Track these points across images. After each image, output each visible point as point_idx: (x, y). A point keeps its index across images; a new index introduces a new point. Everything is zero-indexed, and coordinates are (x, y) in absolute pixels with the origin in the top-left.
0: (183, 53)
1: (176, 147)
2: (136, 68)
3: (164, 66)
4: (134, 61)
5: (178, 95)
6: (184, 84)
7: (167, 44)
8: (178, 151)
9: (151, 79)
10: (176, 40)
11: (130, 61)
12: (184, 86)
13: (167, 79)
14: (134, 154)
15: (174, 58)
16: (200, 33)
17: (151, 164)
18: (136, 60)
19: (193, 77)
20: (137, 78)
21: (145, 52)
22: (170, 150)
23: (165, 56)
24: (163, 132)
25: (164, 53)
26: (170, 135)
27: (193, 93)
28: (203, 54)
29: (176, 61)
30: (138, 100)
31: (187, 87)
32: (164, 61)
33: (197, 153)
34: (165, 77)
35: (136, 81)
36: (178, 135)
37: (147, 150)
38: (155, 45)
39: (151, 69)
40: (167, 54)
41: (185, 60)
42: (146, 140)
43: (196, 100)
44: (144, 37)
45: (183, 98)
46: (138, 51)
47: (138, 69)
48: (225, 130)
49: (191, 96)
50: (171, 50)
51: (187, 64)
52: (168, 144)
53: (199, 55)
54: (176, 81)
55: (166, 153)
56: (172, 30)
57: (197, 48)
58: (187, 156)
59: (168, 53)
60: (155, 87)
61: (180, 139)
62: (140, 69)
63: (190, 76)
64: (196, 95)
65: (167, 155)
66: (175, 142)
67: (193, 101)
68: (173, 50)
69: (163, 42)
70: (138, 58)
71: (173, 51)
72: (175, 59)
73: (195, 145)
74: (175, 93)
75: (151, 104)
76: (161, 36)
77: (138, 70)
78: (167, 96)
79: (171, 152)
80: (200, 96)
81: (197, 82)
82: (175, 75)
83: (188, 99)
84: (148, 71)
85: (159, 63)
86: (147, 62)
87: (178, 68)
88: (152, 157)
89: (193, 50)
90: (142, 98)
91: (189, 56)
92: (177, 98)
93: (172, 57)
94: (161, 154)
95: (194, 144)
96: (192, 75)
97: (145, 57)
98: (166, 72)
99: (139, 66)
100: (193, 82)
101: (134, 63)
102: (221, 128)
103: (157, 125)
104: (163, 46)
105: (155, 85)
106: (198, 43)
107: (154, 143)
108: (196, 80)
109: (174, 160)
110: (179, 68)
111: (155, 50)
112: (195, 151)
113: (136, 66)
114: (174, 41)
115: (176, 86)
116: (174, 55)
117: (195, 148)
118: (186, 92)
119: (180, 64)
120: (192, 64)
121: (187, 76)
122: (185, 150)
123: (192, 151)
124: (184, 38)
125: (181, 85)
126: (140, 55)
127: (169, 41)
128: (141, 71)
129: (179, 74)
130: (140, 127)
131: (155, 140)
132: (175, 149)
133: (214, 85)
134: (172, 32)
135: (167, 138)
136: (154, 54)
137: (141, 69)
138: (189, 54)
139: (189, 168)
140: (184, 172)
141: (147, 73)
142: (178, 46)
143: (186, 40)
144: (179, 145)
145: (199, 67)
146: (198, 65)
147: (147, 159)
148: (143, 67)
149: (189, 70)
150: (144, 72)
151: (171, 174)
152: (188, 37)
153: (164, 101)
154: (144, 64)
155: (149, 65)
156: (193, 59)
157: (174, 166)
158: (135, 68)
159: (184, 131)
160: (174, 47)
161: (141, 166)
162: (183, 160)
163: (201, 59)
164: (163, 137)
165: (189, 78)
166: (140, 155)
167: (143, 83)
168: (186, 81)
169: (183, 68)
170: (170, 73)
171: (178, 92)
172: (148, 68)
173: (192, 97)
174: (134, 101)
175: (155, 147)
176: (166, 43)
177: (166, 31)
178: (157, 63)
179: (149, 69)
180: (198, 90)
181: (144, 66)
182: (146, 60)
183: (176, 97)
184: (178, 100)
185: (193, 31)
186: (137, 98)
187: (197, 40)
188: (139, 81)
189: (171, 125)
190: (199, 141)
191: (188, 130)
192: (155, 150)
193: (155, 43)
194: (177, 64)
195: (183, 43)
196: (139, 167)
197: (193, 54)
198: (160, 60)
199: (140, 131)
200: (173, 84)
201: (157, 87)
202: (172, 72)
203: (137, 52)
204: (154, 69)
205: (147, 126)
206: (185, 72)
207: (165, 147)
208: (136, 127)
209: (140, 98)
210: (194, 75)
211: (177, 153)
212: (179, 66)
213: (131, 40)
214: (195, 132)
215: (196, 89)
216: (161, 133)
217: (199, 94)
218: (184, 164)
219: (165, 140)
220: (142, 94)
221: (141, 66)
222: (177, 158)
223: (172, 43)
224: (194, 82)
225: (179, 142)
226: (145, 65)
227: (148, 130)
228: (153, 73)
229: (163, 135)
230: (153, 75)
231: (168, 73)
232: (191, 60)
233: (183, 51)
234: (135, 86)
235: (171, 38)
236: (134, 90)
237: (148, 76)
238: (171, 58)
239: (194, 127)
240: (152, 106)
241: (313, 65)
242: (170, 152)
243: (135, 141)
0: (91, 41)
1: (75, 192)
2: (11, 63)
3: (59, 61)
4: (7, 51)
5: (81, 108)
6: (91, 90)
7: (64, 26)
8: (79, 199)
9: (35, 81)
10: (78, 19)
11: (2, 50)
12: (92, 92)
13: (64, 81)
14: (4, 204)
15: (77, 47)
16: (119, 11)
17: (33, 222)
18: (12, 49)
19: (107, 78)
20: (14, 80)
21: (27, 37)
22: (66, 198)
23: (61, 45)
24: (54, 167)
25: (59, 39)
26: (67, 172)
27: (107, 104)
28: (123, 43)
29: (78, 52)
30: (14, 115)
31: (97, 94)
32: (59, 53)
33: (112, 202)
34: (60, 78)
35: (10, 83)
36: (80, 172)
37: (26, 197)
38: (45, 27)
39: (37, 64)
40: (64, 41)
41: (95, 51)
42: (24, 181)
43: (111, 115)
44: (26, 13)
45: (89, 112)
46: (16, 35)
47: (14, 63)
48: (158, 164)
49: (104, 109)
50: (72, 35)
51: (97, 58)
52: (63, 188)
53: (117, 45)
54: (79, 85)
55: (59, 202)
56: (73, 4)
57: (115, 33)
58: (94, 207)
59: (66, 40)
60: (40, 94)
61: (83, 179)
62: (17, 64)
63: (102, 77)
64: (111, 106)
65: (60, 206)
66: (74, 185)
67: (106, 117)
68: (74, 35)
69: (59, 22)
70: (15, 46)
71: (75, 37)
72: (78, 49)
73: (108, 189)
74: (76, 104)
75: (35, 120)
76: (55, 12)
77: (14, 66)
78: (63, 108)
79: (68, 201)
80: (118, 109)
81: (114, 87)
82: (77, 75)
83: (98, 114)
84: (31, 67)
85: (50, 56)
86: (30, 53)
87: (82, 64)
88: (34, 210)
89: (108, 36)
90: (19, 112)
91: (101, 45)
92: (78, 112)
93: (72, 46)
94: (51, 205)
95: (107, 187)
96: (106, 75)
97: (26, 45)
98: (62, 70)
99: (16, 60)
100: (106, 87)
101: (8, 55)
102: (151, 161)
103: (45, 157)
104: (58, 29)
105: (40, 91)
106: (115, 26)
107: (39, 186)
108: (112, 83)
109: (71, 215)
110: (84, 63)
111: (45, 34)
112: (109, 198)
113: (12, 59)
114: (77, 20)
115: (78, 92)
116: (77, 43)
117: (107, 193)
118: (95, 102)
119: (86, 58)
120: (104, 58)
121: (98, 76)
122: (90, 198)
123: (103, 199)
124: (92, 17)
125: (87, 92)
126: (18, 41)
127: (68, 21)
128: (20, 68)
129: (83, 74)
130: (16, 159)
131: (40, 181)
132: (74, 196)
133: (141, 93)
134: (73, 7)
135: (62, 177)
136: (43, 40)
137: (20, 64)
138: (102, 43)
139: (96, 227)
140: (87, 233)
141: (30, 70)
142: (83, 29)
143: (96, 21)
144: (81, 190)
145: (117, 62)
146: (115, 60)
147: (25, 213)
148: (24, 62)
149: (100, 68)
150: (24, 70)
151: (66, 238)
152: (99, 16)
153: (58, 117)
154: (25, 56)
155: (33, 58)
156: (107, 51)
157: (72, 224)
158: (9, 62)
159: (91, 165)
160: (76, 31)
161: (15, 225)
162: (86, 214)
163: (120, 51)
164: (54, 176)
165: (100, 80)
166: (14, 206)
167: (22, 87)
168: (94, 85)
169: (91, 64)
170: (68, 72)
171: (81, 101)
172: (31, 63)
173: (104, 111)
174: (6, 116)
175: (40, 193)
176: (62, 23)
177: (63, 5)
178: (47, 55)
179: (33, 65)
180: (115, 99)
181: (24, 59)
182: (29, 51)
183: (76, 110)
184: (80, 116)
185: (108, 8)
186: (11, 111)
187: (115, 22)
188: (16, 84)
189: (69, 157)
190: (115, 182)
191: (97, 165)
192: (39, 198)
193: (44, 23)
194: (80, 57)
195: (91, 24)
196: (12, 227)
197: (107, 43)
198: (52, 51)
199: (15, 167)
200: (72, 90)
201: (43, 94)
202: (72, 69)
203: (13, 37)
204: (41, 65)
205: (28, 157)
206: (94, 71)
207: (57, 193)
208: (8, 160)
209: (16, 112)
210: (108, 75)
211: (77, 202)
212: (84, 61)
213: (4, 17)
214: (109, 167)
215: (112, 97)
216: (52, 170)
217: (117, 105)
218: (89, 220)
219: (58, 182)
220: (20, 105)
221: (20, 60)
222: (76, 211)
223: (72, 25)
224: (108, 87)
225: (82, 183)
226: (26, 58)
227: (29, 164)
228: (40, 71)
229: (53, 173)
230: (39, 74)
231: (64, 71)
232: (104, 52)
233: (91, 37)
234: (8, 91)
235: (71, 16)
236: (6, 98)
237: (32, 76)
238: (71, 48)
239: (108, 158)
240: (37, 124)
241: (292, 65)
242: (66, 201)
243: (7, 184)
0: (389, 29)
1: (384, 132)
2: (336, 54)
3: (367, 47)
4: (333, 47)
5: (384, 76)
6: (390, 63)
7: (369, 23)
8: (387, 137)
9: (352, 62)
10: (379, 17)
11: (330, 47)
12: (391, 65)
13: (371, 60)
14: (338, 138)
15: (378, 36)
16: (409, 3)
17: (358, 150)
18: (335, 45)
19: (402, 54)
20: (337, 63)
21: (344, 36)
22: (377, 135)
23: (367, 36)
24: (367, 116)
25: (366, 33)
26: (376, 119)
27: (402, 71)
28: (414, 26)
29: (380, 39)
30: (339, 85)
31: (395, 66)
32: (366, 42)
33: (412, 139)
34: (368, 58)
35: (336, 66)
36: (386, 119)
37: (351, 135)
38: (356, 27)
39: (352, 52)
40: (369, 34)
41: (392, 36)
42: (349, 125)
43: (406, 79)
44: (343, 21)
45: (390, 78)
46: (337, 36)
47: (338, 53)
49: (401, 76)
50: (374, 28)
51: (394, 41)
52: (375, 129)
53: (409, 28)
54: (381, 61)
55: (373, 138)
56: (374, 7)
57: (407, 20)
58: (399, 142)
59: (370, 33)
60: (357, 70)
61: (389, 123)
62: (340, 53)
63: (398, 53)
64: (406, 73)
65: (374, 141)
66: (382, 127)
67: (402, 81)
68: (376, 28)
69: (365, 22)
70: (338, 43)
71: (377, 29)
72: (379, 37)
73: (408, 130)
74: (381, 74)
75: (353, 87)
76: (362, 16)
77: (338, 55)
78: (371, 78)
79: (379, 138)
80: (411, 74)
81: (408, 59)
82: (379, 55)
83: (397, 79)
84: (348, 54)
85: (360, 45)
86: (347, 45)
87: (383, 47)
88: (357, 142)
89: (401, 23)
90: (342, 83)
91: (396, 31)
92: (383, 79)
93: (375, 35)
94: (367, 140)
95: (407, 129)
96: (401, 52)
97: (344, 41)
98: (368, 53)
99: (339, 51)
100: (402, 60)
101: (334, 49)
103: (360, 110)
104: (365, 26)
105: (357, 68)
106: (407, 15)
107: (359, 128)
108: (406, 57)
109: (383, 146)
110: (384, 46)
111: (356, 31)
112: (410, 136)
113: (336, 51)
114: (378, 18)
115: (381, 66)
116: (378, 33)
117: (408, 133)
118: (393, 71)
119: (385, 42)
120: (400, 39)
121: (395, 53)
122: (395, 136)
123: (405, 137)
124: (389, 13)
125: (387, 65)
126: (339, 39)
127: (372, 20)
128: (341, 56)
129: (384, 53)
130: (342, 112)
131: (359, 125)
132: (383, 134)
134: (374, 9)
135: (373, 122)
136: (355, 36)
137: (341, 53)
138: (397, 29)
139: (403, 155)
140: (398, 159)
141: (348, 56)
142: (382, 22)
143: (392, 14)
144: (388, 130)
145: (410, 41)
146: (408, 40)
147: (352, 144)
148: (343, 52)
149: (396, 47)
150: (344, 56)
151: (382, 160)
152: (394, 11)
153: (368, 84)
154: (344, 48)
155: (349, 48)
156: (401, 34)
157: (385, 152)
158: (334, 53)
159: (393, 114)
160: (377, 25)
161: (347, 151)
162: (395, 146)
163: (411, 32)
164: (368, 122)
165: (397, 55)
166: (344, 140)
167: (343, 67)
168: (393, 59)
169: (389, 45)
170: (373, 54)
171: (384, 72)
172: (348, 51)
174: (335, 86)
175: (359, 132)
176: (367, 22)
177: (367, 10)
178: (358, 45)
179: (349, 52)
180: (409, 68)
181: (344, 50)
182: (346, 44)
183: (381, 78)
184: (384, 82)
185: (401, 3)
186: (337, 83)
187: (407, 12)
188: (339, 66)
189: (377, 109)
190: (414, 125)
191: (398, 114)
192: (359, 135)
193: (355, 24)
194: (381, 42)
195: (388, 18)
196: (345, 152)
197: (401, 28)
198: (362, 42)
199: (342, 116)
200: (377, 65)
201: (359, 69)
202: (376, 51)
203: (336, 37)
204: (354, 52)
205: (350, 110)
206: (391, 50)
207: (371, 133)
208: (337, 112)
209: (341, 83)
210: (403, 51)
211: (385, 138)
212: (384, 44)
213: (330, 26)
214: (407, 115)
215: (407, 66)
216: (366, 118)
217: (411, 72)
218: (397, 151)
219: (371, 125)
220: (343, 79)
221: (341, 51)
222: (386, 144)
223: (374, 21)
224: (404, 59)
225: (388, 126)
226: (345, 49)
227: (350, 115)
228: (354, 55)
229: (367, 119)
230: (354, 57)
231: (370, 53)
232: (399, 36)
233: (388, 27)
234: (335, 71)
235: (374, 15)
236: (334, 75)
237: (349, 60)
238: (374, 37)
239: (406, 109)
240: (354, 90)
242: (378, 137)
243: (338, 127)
|---|
Reproduce word for word the material above, starting with the line that has "150: (144, 72)" and stopping after the line that has "230: (153, 75)".

150: (144, 72)
151: (171, 174)
152: (188, 37)
153: (164, 101)
154: (144, 64)
155: (149, 65)
156: (193, 59)
157: (174, 166)
158: (135, 68)
159: (184, 131)
160: (174, 47)
161: (141, 166)
162: (183, 160)
163: (201, 59)
164: (163, 137)
165: (189, 78)
166: (140, 155)
167: (143, 83)
168: (186, 81)
169: (183, 68)
170: (170, 73)
171: (178, 92)
172: (148, 68)
173: (192, 97)
174: (134, 101)
175: (155, 147)
176: (166, 43)
177: (166, 31)
178: (157, 63)
179: (149, 69)
180: (198, 90)
181: (144, 66)
182: (146, 60)
183: (176, 97)
184: (178, 100)
185: (193, 31)
186: (137, 98)
187: (197, 40)
188: (139, 81)
189: (171, 125)
190: (199, 141)
191: (188, 130)
192: (155, 150)
193: (155, 43)
194: (177, 64)
195: (183, 43)
196: (139, 167)
197: (193, 54)
198: (160, 60)
199: (140, 131)
200: (173, 84)
201: (157, 87)
202: (172, 72)
203: (137, 52)
204: (154, 69)
205: (147, 126)
206: (185, 72)
207: (165, 147)
208: (136, 127)
209: (140, 98)
210: (194, 75)
211: (177, 153)
212: (179, 66)
213: (131, 40)
214: (195, 132)
215: (196, 89)
216: (161, 133)
217: (199, 94)
218: (184, 164)
219: (165, 140)
220: (142, 94)
221: (141, 66)
222: (177, 158)
223: (172, 43)
224: (194, 82)
225: (179, 142)
226: (145, 65)
227: (148, 130)
228: (153, 73)
229: (163, 135)
230: (153, 75)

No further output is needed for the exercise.